Prompt: The answer is the first line of the listing and every line after it through the one containing "In a fume cupboard set", exact, with pictures removed.

Source data:
*** Begin section ***

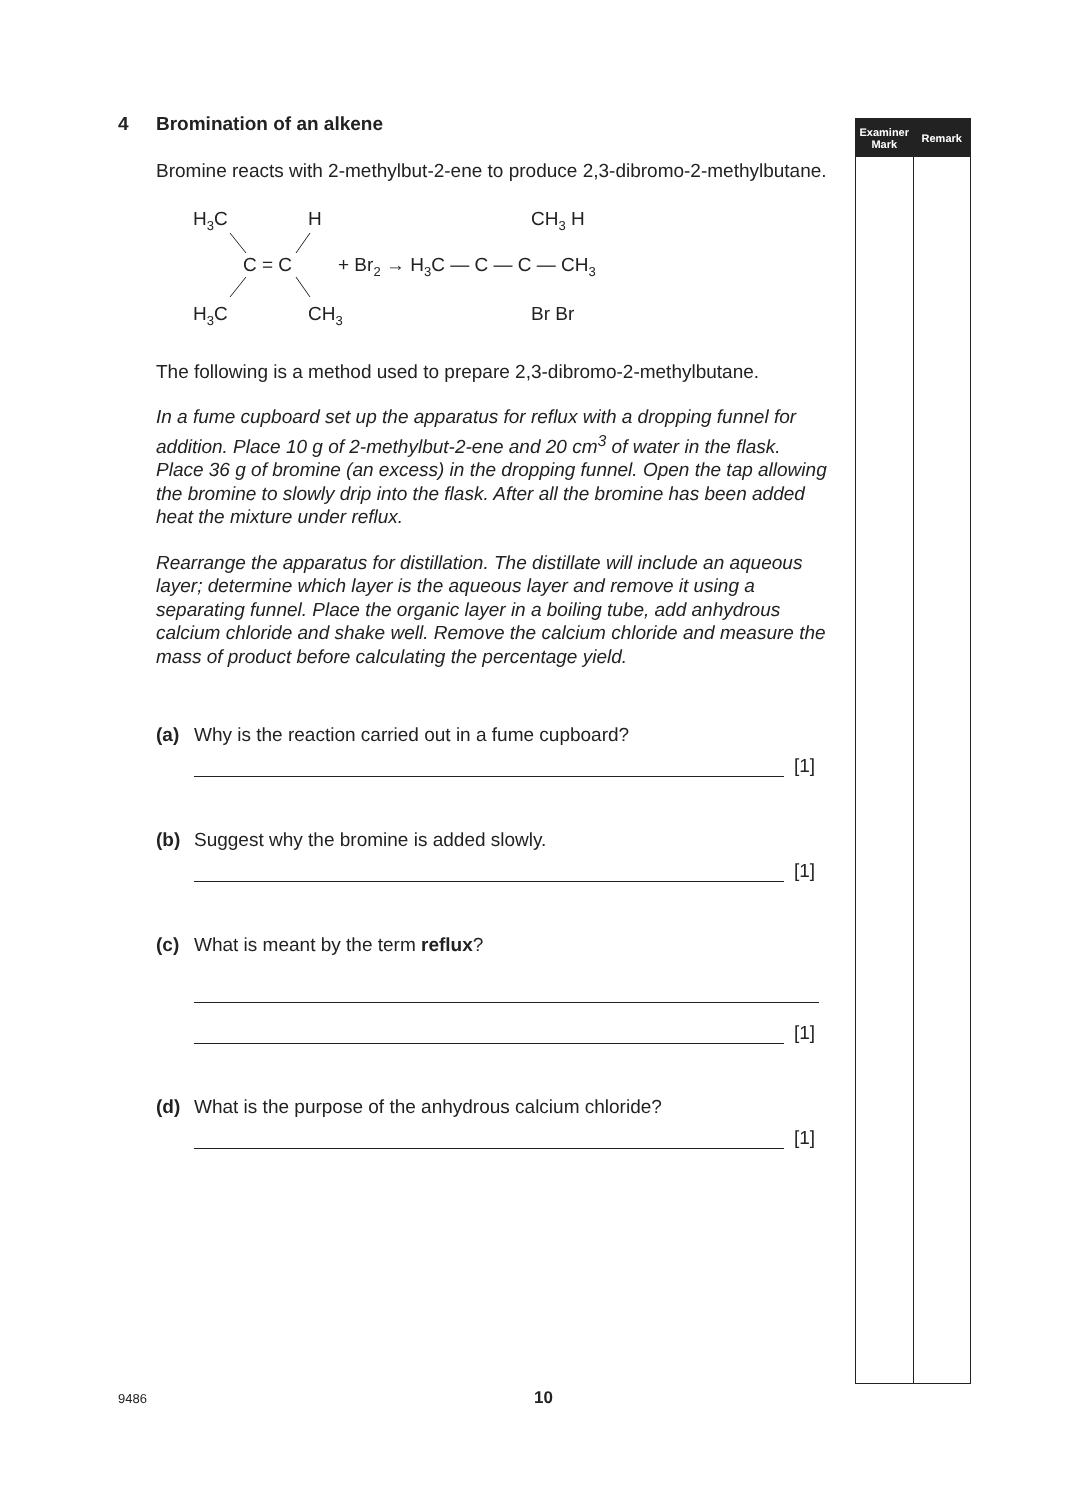Examiner
Mark
Remark
4 Bromination of an alkene
Bromine reacts with 2-methylbut-2-ene to produce 2,3-dibromo-2-methylbutane.
H3C
H
C = C
H3C
CH3
+ Br2 → H3C — C — C — CH3
CH3 H
Br Br
The following is a method used to prepare 2,3-dibromo-2-methylbutane.
In a fume cupboard set up the apparatus for reflux with a dropping funnel for addition. Place 10 g of 2-methylbut-2-ene and 20 cm<sup>3</sup> of water in the flask. Place 36 g of bromine (an excess) in the dropping funnel. Open the tap allowing the bromine to slowly drip into the flask. After all the bromine has been added heat the mixture under reflux.
Rearrange the apparatus for distillation. The distillate will include an aqueous layer; determine which layer is the aqueous layer and remove it using a separating funnel. Place the organic layer in a boiling tube, add anhydrous calcium chloride and shake well. Remove the calcium chloride and measure the mass of product before calculating the percentage yield.
(a) Why is the reaction carried out in a fume cupboard?
[1]
(b) Suggest why the bromine is added slowly.
[1]
(c) What is meant by the term reflux?
[1]
(d) What is the purpose of the anhydrous calcium chloride?
[1]
9486 10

*** End section ***

Solution to this problem:
Examiner
Mark
Remark
4 Bromination of an alkene
Bromine reacts with 2-methylbut-2-ene to produce 2,3-dibromo-2-methylbutane.
H3C
H
C = C
H3C
CH3
+ Br2 → H3C — C — C — CH3
CH3 H
Br Br
The following is a method used to prepare 2,3-dibromo-2-methylbutane.
In a fume cupboard set up the apparatus for reflux with a dropping funnel for addition. Place 10 g of 2-methylbut-2-ene and 20 cm<sup>3</sup> of water in the flask. Place 36 g of bromine (an excess) in the dropping funnel. Open the tap allowing the bromine to slowly drip into the flask. After all the bromine has been added heat the mixture under reflux.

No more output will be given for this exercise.